§ **PROBLEM TO SOLVE**
An exact, word-for-word copy of the entries is required, beginning at the line that contains "right knee: (65, 269, -3)" and ending at the last line, both included.

§ **INFORMATION PROVIDED**
:::

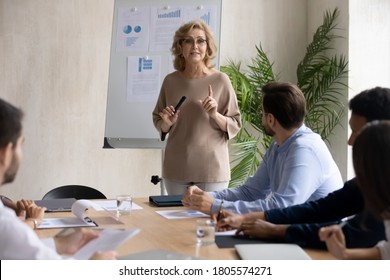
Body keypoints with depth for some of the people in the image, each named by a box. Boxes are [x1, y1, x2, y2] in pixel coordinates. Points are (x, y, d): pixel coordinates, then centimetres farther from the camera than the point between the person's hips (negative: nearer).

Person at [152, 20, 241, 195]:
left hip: (211, 167, -2)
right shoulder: (170, 81, 4)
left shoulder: (220, 80, -3)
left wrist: (215, 115, -16)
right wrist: (167, 123, -6)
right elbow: (158, 122, 14)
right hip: (176, 167, 2)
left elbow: (235, 125, 0)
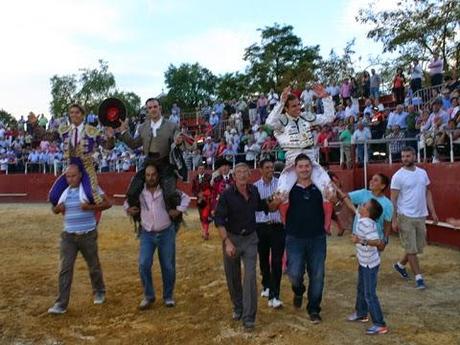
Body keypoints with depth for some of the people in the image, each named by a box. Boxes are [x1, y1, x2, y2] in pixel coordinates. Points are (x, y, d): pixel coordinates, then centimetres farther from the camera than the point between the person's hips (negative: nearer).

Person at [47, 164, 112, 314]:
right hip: (68, 236, 3)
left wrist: (90, 207, -23)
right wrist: (57, 208, -7)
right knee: (65, 269, -3)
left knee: (94, 266, 13)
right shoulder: (64, 191, 6)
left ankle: (99, 292, 37)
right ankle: (61, 304, 1)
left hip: (88, 235, -3)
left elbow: (107, 203, -9)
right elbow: (55, 209, 18)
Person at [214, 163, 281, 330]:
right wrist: (227, 242, -23)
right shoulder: (227, 194, -13)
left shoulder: (254, 191, -2)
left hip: (250, 239, 1)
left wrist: (274, 204, -7)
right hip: (231, 238, -1)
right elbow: (219, 220, -15)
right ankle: (237, 308, 35)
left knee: (250, 276, -7)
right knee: (233, 277, 12)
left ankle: (248, 317, 1)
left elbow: (264, 207, 15)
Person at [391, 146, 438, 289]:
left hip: (421, 216, 6)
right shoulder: (398, 176, -10)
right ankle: (419, 277, 10)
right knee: (411, 248, -1)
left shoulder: (422, 173, 6)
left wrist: (433, 212, 8)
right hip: (405, 217, -6)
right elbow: (393, 199, -10)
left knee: (418, 247, 14)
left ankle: (400, 265, 35)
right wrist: (394, 220, -13)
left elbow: (427, 193, 14)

:::

§ **TASK RESULT**
right knee: (65, 269, -3)
left knee: (94, 266, 13)
right shoulder: (64, 191, 6)
left ankle: (99, 292, 37)
right ankle: (61, 304, 1)
left hip: (88, 235, -3)
left elbow: (107, 203, -9)
right elbow: (55, 209, 18)
Person at [214, 163, 281, 330]:
right wrist: (227, 242, -23)
right shoulder: (227, 194, -13)
left shoulder: (254, 191, -2)
left hip: (250, 239, 1)
left wrist: (274, 204, -7)
right hip: (231, 238, -1)
right elbow: (219, 220, -15)
right ankle: (237, 308, 35)
left knee: (250, 276, -7)
right knee: (233, 277, 12)
left ankle: (248, 317, 1)
left elbow: (264, 207, 15)
Person at [391, 146, 438, 289]:
left hip: (421, 216, 6)
right shoulder: (398, 176, -10)
right ankle: (419, 277, 10)
right knee: (411, 248, -1)
left shoulder: (422, 173, 6)
left wrist: (433, 212, 8)
right hip: (405, 217, -6)
right elbow: (393, 199, -10)
left knee: (418, 247, 14)
left ankle: (400, 265, 35)
right wrist: (394, 220, -13)
left elbow: (427, 193, 14)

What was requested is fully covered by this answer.